- [Problem details]:
Reproduce word for word every line from the line containing "innovasjonsfinansieringsprogram, for sitt" through the line containing "自分の存在価値を不安に感じ、必要以上に悩んだり失敗", including both of those lines.
*** Materials provided ***
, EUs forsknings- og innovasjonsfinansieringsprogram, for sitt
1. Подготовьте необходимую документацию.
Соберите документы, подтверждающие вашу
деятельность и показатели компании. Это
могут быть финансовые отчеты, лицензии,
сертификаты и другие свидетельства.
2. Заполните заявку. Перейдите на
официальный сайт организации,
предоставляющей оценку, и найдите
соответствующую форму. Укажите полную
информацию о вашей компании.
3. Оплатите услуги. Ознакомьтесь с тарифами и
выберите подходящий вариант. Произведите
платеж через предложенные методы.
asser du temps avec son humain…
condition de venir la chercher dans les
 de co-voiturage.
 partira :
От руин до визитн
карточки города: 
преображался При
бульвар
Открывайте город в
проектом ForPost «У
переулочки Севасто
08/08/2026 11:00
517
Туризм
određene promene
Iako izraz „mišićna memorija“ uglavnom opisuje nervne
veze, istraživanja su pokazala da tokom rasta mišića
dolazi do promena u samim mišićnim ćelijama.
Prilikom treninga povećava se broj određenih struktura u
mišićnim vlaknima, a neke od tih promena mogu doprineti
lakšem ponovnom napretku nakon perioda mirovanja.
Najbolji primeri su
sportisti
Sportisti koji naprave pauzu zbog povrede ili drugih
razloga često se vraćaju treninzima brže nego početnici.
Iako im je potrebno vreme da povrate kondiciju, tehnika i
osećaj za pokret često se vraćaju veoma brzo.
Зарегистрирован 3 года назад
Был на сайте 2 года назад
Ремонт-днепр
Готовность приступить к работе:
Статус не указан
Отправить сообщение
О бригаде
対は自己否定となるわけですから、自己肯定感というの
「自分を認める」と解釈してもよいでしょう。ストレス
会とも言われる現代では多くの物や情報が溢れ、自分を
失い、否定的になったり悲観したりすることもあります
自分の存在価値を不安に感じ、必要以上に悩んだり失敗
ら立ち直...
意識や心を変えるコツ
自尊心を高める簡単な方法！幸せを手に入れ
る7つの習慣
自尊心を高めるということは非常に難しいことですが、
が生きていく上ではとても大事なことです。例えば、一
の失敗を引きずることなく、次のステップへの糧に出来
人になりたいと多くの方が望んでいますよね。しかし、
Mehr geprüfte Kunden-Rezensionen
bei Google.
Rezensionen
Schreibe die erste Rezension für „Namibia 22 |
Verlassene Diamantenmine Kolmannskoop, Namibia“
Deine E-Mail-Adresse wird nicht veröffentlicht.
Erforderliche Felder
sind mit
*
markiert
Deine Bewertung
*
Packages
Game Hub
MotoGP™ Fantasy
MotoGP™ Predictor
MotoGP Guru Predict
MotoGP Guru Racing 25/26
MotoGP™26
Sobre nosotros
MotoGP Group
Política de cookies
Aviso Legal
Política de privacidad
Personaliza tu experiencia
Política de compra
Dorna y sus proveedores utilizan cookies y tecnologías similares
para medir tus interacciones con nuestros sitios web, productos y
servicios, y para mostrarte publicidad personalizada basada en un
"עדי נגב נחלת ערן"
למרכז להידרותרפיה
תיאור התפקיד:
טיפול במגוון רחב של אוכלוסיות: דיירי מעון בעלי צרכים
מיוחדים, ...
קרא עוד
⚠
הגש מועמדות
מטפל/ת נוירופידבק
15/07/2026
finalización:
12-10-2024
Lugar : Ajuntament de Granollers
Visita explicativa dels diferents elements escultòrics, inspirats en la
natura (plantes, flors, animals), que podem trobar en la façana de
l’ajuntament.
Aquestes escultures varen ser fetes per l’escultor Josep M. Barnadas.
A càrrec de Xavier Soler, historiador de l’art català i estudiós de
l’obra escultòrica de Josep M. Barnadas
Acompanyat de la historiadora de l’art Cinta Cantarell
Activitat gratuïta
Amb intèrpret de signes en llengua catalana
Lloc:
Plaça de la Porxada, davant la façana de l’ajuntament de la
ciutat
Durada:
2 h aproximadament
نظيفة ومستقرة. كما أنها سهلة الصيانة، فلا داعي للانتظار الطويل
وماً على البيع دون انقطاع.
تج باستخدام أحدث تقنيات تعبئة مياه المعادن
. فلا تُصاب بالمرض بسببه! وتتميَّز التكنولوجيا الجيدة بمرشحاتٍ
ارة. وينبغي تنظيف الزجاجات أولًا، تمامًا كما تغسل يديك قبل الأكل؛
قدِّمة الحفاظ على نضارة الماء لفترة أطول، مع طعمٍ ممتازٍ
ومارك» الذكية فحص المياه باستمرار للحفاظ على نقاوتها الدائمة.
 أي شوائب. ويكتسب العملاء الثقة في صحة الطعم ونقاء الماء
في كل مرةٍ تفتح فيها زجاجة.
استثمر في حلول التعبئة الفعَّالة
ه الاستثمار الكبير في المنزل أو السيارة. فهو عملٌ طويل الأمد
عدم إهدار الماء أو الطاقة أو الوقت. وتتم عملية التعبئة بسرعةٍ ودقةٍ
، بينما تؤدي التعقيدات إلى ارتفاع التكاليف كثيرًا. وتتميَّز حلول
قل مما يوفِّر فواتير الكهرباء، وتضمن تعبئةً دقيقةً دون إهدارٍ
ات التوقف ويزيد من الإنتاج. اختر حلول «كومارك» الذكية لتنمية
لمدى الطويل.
*** End of Materials provided ***
*** Materials provided ***
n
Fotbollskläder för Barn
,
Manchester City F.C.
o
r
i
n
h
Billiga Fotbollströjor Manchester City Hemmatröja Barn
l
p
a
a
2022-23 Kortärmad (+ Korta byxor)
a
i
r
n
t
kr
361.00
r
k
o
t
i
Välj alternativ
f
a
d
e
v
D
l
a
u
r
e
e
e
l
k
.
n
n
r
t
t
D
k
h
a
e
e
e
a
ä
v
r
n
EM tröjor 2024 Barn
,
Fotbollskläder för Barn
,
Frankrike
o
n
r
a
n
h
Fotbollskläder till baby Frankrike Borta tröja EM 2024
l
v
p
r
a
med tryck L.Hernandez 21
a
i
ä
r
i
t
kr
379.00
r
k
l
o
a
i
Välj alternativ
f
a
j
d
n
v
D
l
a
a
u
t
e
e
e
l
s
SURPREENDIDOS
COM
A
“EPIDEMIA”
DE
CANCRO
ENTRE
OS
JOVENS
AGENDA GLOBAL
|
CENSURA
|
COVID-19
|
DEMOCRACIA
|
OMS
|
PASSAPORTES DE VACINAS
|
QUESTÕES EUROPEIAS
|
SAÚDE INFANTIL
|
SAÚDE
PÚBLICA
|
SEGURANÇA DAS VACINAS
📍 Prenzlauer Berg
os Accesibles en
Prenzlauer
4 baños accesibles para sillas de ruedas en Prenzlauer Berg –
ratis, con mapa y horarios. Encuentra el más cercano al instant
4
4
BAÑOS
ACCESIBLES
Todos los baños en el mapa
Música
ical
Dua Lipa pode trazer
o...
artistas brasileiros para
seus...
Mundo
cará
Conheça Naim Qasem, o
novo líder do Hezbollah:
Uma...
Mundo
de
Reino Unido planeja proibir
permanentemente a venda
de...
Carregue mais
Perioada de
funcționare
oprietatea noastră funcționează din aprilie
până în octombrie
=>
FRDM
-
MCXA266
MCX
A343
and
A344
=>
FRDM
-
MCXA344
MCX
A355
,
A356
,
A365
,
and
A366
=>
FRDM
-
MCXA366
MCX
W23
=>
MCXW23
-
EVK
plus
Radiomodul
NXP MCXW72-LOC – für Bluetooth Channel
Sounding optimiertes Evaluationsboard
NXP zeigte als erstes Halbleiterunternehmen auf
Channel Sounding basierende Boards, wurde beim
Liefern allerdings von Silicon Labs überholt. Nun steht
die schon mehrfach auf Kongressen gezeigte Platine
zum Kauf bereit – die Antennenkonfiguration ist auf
*** End of Materials provided ***
*** Materials provided ***
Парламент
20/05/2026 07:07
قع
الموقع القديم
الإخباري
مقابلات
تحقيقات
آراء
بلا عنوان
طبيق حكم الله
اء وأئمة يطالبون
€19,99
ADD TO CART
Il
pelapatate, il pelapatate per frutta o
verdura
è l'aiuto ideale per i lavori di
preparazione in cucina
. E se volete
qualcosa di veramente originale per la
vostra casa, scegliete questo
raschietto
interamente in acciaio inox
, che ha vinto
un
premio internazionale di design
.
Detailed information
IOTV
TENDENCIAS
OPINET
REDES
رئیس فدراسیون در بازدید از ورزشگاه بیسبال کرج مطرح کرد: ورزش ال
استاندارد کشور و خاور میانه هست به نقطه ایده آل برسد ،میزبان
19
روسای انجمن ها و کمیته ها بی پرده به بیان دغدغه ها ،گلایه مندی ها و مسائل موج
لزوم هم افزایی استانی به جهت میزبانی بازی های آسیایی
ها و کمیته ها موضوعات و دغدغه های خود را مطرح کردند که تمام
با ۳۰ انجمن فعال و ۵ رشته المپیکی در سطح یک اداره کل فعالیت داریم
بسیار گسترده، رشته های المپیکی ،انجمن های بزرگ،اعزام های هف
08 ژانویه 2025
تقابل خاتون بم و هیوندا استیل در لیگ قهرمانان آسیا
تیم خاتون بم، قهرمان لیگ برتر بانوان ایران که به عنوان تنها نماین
*** End of Materials provided ***
- [Result of the task]:
, EUs forsknings- og innovasjonsfinansieringsprogram, for sitt
1. Подготовьте необходимую документацию.
Соберите документы, подтверждающие вашу
деятельность и показатели компании. Это
могут быть финансовые отчеты, лицензии,
сертификаты и другие свидетельства.
2. Заполните заявку. Перейдите на
официальный сайт организации,
предоставляющей оценку, и найдите
соответствующую форму. Укажите полную
информацию о вашей компании.
3. Оплатите услуги. Ознакомьтесь с тарифами и
выберите подходящий вариант. Произведите
платеж через предложенные методы.
asser du temps avec son humain…
condition de venir la chercher dans les
 de co-voiturage.
 partira :
От руин до визитн
карточки города: 
преображался При
бульвар
Открывайте город в
проектом ForPost «У
переулочки Севасто
08/08/2026 11:00
517
Туризм
određene promene
Iako izraz „mišićna memorija“ uglavnom opisuje nervne
veze, istraživanja su pokazala da tokom rasta mišića
dolazi do promena u samim mišićnim ćelijama.
Prilikom treninga povećava se broj određenih struktura u
mišićnim vlaknima, a neke od tih promena mogu doprineti
lakšem ponovnom napretku nakon perioda mirovanja.
Najbolji primeri su
sportisti
Sportisti koji naprave pauzu zbog povrede ili drugih
razloga često se vraćaju treninzima brže nego početnici.
Iako im je potrebno vreme da povrate kondiciju, tehnika i
osećaj za pokret često se vraćaju veoma brzo.
Зарегистрирован 3 года назад
Был на сайте 2 года назад
Ремонт-днепр
Готовность приступить к работе:
Статус не указан
Отправить сообщение
О бригаде
対は自己否定となるわけですから、自己肯定感というの
「自分を認める」と解釈してもよいでしょう。ストレス
会とも言われる現代では多くの物や情報が溢れ、自分を
失い、否定的になったり悲観したりすることもあります
自分の存在価値を不安に感じ、必要以上に悩んだり失敗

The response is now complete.